[SOURCE DATA — start]

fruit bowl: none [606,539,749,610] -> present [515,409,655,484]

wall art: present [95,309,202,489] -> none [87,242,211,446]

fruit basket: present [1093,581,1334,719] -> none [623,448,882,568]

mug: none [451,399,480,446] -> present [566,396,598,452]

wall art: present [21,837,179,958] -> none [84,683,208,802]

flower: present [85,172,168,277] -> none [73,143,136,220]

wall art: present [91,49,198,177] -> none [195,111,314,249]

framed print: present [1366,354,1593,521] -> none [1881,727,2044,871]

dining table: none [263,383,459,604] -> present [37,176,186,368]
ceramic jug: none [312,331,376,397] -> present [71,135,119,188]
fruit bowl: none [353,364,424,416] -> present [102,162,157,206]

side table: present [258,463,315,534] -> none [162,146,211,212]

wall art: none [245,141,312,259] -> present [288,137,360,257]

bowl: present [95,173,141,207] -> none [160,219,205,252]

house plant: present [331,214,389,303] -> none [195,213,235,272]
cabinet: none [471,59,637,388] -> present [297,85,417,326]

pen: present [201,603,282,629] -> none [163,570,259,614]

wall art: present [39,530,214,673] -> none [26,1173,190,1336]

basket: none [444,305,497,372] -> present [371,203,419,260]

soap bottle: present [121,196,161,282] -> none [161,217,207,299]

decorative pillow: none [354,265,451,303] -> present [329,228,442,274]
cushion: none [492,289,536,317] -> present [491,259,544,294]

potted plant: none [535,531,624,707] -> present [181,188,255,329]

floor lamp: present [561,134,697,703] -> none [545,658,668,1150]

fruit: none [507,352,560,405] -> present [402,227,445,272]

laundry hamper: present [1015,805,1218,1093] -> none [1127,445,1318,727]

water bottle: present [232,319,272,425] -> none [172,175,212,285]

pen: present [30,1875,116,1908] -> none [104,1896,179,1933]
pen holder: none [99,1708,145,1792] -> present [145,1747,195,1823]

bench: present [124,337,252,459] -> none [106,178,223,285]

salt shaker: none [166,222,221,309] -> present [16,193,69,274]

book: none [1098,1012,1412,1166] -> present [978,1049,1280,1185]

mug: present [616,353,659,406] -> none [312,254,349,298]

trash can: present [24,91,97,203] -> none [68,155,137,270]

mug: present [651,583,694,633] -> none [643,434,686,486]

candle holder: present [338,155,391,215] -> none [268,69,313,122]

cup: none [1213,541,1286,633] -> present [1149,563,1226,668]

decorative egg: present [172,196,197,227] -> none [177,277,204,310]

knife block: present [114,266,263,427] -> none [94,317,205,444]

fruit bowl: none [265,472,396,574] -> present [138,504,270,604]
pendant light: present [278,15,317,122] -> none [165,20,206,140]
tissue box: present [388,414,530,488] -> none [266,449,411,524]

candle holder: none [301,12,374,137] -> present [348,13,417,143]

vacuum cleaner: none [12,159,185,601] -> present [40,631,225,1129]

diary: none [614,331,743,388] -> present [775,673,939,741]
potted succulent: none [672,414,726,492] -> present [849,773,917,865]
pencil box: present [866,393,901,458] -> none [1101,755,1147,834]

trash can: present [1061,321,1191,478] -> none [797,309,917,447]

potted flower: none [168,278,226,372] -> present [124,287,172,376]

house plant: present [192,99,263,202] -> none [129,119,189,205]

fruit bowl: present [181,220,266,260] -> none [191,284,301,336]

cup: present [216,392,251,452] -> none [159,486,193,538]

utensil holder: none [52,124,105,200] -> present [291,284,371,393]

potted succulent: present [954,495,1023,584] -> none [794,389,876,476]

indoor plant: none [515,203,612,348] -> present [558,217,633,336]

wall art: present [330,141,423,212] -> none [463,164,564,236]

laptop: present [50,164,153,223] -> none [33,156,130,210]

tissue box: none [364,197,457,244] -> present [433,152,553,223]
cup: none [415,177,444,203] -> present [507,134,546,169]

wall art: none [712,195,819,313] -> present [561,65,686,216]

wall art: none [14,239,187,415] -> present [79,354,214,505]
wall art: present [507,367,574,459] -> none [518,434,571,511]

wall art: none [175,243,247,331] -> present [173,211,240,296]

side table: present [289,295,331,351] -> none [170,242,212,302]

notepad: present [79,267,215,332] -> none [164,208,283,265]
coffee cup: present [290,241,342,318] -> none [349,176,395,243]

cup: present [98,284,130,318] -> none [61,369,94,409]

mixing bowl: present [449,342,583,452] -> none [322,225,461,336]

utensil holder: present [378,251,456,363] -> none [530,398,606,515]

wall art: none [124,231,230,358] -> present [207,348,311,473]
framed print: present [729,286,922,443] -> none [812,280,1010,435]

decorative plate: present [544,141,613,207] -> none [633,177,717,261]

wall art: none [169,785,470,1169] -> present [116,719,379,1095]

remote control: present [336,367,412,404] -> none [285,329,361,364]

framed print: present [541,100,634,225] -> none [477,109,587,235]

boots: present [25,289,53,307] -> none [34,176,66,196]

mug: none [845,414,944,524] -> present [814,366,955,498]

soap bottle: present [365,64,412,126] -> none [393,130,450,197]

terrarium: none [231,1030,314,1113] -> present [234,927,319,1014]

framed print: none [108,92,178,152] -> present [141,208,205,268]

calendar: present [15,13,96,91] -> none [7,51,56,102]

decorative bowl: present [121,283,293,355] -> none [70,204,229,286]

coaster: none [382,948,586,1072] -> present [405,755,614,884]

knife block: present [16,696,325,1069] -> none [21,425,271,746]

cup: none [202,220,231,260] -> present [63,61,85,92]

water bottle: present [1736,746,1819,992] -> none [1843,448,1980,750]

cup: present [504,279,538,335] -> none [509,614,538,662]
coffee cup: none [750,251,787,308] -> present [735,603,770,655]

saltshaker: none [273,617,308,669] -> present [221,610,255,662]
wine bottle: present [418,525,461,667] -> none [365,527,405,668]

[SOURCE DATA — finish]

Please restate every record above word for word.

fruit bowl: none [606,539,749,610] -> present [515,409,655,484]

wall art: present [95,309,202,489] -> none [87,242,211,446]

fruit basket: present [1093,581,1334,719] -> none [623,448,882,568]

mug: none [451,399,480,446] -> present [566,396,598,452]

wall art: present [21,837,179,958] -> none [84,683,208,802]

flower: present [85,172,168,277] -> none [73,143,136,220]

wall art: present [91,49,198,177] -> none [195,111,314,249]

framed print: present [1366,354,1593,521] -> none [1881,727,2044,871]

dining table: none [263,383,459,604] -> present [37,176,186,368]
ceramic jug: none [312,331,376,397] -> present [71,135,119,188]
fruit bowl: none [353,364,424,416] -> present [102,162,157,206]

side table: present [258,463,315,534] -> none [162,146,211,212]

wall art: none [245,141,312,259] -> present [288,137,360,257]

bowl: present [95,173,141,207] -> none [160,219,205,252]

house plant: present [331,214,389,303] -> none [195,213,235,272]
cabinet: none [471,59,637,388] -> present [297,85,417,326]

pen: present [201,603,282,629] -> none [163,570,259,614]

wall art: present [39,530,214,673] -> none [26,1173,190,1336]

basket: none [444,305,497,372] -> present [371,203,419,260]

soap bottle: present [121,196,161,282] -> none [161,217,207,299]

decorative pillow: none [354,265,451,303] -> present [329,228,442,274]
cushion: none [492,289,536,317] -> present [491,259,544,294]

potted plant: none [535,531,624,707] -> present [181,188,255,329]

floor lamp: present [561,134,697,703] -> none [545,658,668,1150]

fruit: none [507,352,560,405] -> present [402,227,445,272]

laundry hamper: present [1015,805,1218,1093] -> none [1127,445,1318,727]

water bottle: present [232,319,272,425] -> none [172,175,212,285]

pen: present [30,1875,116,1908] -> none [104,1896,179,1933]
pen holder: none [99,1708,145,1792] -> present [145,1747,195,1823]

bench: present [124,337,252,459] -> none [106,178,223,285]

salt shaker: none [166,222,221,309] -> present [16,193,69,274]

book: none [1098,1012,1412,1166] -> present [978,1049,1280,1185]

mug: present [616,353,659,406] -> none [312,254,349,298]

trash can: present [24,91,97,203] -> none [68,155,137,270]

mug: present [651,583,694,633] -> none [643,434,686,486]

candle holder: present [338,155,391,215] -> none [268,69,313,122]

cup: none [1213,541,1286,633] -> present [1149,563,1226,668]

decorative egg: present [172,196,197,227] -> none [177,277,204,310]

knife block: present [114,266,263,427] -> none [94,317,205,444]

fruit bowl: none [265,472,396,574] -> present [138,504,270,604]
pendant light: present [278,15,317,122] -> none [165,20,206,140]
tissue box: present [388,414,530,488] -> none [266,449,411,524]

candle holder: none [301,12,374,137] -> present [348,13,417,143]

vacuum cleaner: none [12,159,185,601] -> present [40,631,225,1129]

diary: none [614,331,743,388] -> present [775,673,939,741]
potted succulent: none [672,414,726,492] -> present [849,773,917,865]
pencil box: present [866,393,901,458] -> none [1101,755,1147,834]

trash can: present [1061,321,1191,478] -> none [797,309,917,447]

potted flower: none [168,278,226,372] -> present [124,287,172,376]

house plant: present [192,99,263,202] -> none [129,119,189,205]

fruit bowl: present [181,220,266,260] -> none [191,284,301,336]

cup: present [216,392,251,452] -> none [159,486,193,538]

utensil holder: none [52,124,105,200] -> present [291,284,371,393]

potted succulent: present [954,495,1023,584] -> none [794,389,876,476]

indoor plant: none [515,203,612,348] -> present [558,217,633,336]

wall art: present [330,141,423,212] -> none [463,164,564,236]

laptop: present [50,164,153,223] -> none [33,156,130,210]

tissue box: none [364,197,457,244] -> present [433,152,553,223]
cup: none [415,177,444,203] -> present [507,134,546,169]

wall art: none [712,195,819,313] -> present [561,65,686,216]

wall art: none [14,239,187,415] -> present [79,354,214,505]
wall art: present [507,367,574,459] -> none [518,434,571,511]

wall art: none [175,243,247,331] -> present [173,211,240,296]

side table: present [289,295,331,351] -> none [170,242,212,302]

notepad: present [79,267,215,332] -> none [164,208,283,265]
coffee cup: present [290,241,342,318] -> none [349,176,395,243]

cup: present [98,284,130,318] -> none [61,369,94,409]

mixing bowl: present [449,342,583,452] -> none [322,225,461,336]

utensil holder: present [378,251,456,363] -> none [530,398,606,515]

wall art: none [124,231,230,358] -> present [207,348,311,473]
framed print: present [729,286,922,443] -> none [812,280,1010,435]

decorative plate: present [544,141,613,207] -> none [633,177,717,261]

wall art: none [169,785,470,1169] -> present [116,719,379,1095]

remote control: present [336,367,412,404] -> none [285,329,361,364]

framed print: present [541,100,634,225] -> none [477,109,587,235]

boots: present [25,289,53,307] -> none [34,176,66,196]

mug: none [845,414,944,524] -> present [814,366,955,498]

soap bottle: present [365,64,412,126] -> none [393,130,450,197]

terrarium: none [231,1030,314,1113] -> present [234,927,319,1014]

framed print: none [108,92,178,152] -> present [141,208,205,268]

calendar: present [15,13,96,91] -> none [7,51,56,102]

decorative bowl: present [121,283,293,355] -> none [70,204,229,286]

coaster: none [382,948,586,1072] -> present [405,755,614,884]

knife block: present [16,696,325,1069] -> none [21,425,271,746]

cup: none [202,220,231,260] -> present [63,61,85,92]

water bottle: present [1736,746,1819,992] -> none [1843,448,1980,750]

cup: present [504,279,538,335] -> none [509,614,538,662]
coffee cup: none [750,251,787,308] -> present [735,603,770,655]

saltshaker: none [273,617,308,669] -> present [221,610,255,662]
wine bottle: present [418,525,461,667] -> none [365,527,405,668]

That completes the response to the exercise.